Essa é a principal observação da médica da Sociedade Brasileira de Cardiologia e chefe do Setor de Miocardiopatia do Instituto Dante Pazzanese, Edileide de Barros Correia. Segundo ela, a terapia genética é a grande esperança para o futuro. “Se vai ser possível, só o tempo vai nos dizer. A esperança e a expectativa ainda existem, mas temos um longo caminho pela frente.”
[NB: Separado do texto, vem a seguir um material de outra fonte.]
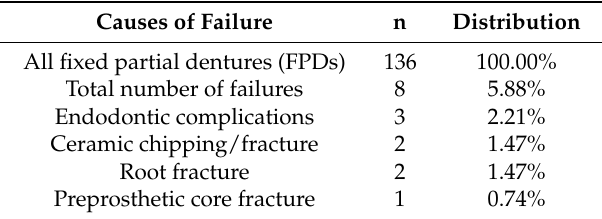
Table 6. Reasons for biological or technical failure of FPD restorations.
A médica explica que tudo muda quando o assunto é o ser humano. Testar esse tipo de estratégia em indivíduos requer inúmeros cuidados, até mesmo pela possibilidade de efeitos adversos inesperados. “Apesar de ser uma forma da doença grave quando apresentada em neonatais, é preciso lembrar que são raros os casos de pacientes diagnosticados nessa faixa etária e com prognóstico ruim.”

A opinião otimista mas cuidadosa é compartilhada por Marcelo Imbronise Bittencourt, membro da Sociedade de Cardiologia do Estado do Rio de Janeiro (Socerj) e médico da Clínica de Insuficiencia Cardíaca e Cardiomiopatias da Universidade do Estado do Rio de Janeiro (Uerj). Ele conta que geralmente essa é uma doença que se caracteriza pelo desenvolvimento na adolescência. “Essas formas mais precoces não são tão frequentes. Essa terapia, no entanto, demostrou uma perspectiva muito boa seja para qualquer forma”, acredita. Para Bittencourt, a terapia empregada pode levar a terapias não só para bebês, mas também para pacientes mais velhos que carregam o gene mutante e não manifestaram a doença.
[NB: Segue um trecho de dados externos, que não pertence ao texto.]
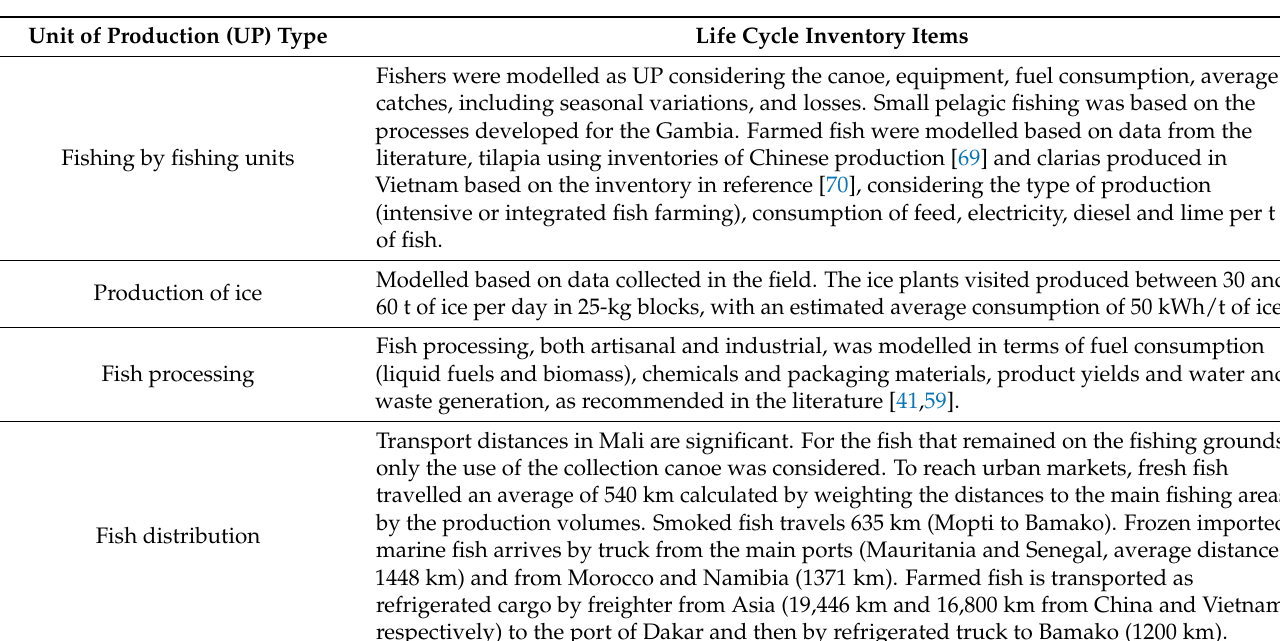
Table 2. Life cycle inventories by the type of unit of production of the Malian fisheries value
Atualmente, depois que o indivíduo é diagnosticado, resta a ele fazer o gerenciamento dos sintomas, com a utilização de remédios que, por exemplo, minimizam arritmias. Não é possível, porém, reverter o problema ou estacionar completamente sua evolução. O diagnóstico também é complicado. Quando os sintomas começam a aparecer e levam a pessoa ao consultório médico, a doença já está avançando. Alguns testes genéticos podem ser usados para detectar a hereditariedade, mas não é certo para todos os casos. “Há pacientes com a doença, já com a hipertrofia, mas cujos exames não foram capazes de identificar a mutação. Acreditamos que são mutações que ainda devem ser descobertas”, informa Bittencourt.

Outras formas
Existem outros dois tipos de cardiomiopatia: a dilatada (ou congestiva) e a restritiva. A primeira afeta principalmente idosos. Nela, os ventrículos se tornam firmes e rígidos porque o tecido anormal, tal como o tecido cicatrizado, substitui o músculo cardíaco normal. Como resultado, os ventrículos não podem relaxar e se enchem de sangue, e os átrios se alargam. Ao longo do tempo, o fluxo de sangue no coração é reduzido, o que pode levar a insuficiência cardíaca ou arritmias. Já a cardiomiopatia dilatada é o tipo mais comum e ocorre principalmente em adultos de 20 a 60 anos, sendo que os homens são mais propensos. O músculo cardíaco começa a se dilatar, alargando o interior da câmara e não contraindo normalmente. O coração não consegue bombear o sangue muito bem e torna-se mais fraco.